=== Section Start ===

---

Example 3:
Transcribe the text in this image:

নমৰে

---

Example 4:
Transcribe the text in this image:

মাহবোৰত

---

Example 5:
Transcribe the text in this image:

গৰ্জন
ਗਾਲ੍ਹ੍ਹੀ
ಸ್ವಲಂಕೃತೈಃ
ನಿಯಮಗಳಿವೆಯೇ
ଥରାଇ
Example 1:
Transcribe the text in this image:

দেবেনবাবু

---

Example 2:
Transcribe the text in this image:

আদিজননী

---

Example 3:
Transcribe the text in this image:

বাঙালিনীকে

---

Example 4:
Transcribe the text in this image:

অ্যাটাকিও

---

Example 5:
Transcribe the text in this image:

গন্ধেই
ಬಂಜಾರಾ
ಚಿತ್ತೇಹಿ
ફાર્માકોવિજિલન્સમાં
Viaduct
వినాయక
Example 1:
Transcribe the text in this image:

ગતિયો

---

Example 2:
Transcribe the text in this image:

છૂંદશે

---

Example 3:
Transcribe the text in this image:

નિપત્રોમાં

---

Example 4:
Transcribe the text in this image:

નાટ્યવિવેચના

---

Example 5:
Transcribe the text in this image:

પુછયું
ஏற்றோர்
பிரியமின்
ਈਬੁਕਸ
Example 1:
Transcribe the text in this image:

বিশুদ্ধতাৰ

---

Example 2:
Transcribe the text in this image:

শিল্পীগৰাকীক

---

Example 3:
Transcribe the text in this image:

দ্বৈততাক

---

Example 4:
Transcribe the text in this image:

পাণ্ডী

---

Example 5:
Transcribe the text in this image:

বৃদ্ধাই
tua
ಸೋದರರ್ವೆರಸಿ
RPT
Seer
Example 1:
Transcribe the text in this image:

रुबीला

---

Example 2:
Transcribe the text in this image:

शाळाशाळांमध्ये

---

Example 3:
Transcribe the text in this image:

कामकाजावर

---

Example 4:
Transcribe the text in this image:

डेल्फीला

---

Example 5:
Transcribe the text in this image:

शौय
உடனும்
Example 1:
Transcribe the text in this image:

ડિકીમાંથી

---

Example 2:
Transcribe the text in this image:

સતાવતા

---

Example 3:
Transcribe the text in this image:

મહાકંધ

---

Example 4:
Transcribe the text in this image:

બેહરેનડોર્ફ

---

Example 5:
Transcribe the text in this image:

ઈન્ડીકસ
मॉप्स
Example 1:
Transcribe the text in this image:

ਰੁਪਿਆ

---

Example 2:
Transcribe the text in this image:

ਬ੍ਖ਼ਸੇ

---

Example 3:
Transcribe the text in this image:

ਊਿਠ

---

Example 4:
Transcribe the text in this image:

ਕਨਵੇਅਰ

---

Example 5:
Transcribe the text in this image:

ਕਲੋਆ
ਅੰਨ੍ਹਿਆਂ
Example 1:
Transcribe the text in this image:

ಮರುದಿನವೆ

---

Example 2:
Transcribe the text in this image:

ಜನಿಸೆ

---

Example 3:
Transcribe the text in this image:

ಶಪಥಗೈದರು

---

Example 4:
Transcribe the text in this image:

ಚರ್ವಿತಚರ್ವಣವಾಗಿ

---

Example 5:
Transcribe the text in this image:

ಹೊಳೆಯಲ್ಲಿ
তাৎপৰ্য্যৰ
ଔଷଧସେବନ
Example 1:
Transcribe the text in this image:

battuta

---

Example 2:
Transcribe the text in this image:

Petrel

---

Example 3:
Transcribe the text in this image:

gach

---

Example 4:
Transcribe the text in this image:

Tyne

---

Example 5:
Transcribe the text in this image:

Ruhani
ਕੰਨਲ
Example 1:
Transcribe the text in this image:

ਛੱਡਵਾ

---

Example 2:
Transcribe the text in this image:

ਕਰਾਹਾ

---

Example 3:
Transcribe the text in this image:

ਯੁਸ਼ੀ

=== Section End ===

Work to complete
Transcribe the data above in full, keeping every word as it is.

Exercise answer
---

Example 3:
Transcribe the text in this image:

নমৰে

---

Example 4:
Transcribe the text in this image:

মাহবোৰত

---

Example 5:
Transcribe the text in this image:

গৰ্জন
ਗਾਲ੍ਹ੍ਹੀ
ಸ್ವಲಂಕೃತೈಃ
ನಿಯಮಗಳಿವೆಯೇ
ଥରାଇ
Example 1:
Transcribe the text in this image:

দেবেনবাবু

---

Example 2:
Transcribe the text in this image:

আদিজননী

---

Example 3:
Transcribe the text in this image:

বাঙালিনীকে

---

Example 4:
Transcribe the text in this image:

অ্যাটাকিও

---

Example 5:
Transcribe the text in this image:

গন্ধেই
ಬಂಜಾರಾ
ಚಿತ್ತೇಹಿ
ફાર્માકોવિજિલન્સમાં
Viaduct
వినాయక
Example 1:
Transcribe the text in this image:

ગતિયો

---

Example 2:
Transcribe the text in this image:

છૂંદશે

---

Example 3:
Transcribe the text in this image:

નિપત્રોમાં

---

Example 4:
Transcribe the text in this image:

નાટ્યવિવેચના

---

Example 5:
Transcribe the text in this image:

પુછયું
ஏற்றோர்
பிரியமின்
ਈਬੁਕਸ
Example 1:
Transcribe the text in this image:

বিশুদ্ধতাৰ

---

Example 2:
Transcribe the text in this image:

শিল্পীগৰাকীক

---

Example 3:
Transcribe the text in this image:

দ্বৈততাক

---

Example 4:
Transcribe the text in this image:

পাণ্ডী

---

Example 5:
Transcribe the text in this image:

বৃদ্ধাই
tua
ಸೋದರರ್ವೆರಸಿ
RPT
Seer
Example 1:
Transcribe the text in this image:

रुबीला

---

Example 2:
Transcribe the text in this image:

शाळाशाळांमध्ये

---

Example 3:
Transcribe the text in this image:

कामकाजावर

---

Example 4:
Transcribe the text in this image:

डेल्फीला

---

Example 5:
Transcribe the text in this image:

शौय
உடனும்
Example 1:
Transcribe the text in this image:

ડિકીમાંથી

---

Example 2:
Transcribe the text in this image:

સતાવતા

---

Example 3:
Transcribe the text in this image:

મહાકંધ

---

Example 4:
Transcribe the text in this image:

બેહરેનડોર્ફ

---

Example 5:
Transcribe the text in this image:

ઈન્ડીકસ
मॉप्स
Example 1:
Transcribe the text in this image:

ਰੁਪਿਆ

---

Example 2:
Transcribe the text in this image:

ਬ੍ਖ਼ਸੇ

---

Example 3:
Transcribe the text in this image:

ਊਿਠ

---

Example 4:
Transcribe the text in this image:

ਕਨਵੇਅਰ

---

Example 5:
Transcribe the text in this image:

ਕਲੋਆ
ਅੰਨ੍ਹਿਆਂ
Example 1:
Transcribe the text in this image:

ಮರುದಿನವೆ

---

Example 2:
Transcribe the text in this image:

ಜನಿಸೆ

---

Example 3:
Transcribe the text in this image:

ಶಪಥಗೈದರು

---

Example 4:
Transcribe the text in this image:

ಚರ್ವಿತಚರ್ವಣವಾಗಿ

---

Example 5:
Transcribe the text in this image:

ಹೊಳೆಯಲ್ಲಿ
তাৎপৰ্য্যৰ
ଔଷଧସେବନ
Example 1:
Transcribe the text in this image:

battuta

---

Example 2:
Transcribe the text in this image:

Petrel

---

Example 3:
Transcribe the text in this image:

gach

---

Example 4:
Transcribe the text in this image:

Tyne

---

Example 5:
Transcribe the text in this image:

Ruhani
ਕੰਨਲ
Example 1:
Transcribe the text in this image:

ਛੱਡਵਾ

---

Example 2:
Transcribe the text in this image:

ਕਰਾਹਾ

---

Example 3:
Transcribe the text in this image:

ਯੁਸ਼ੀ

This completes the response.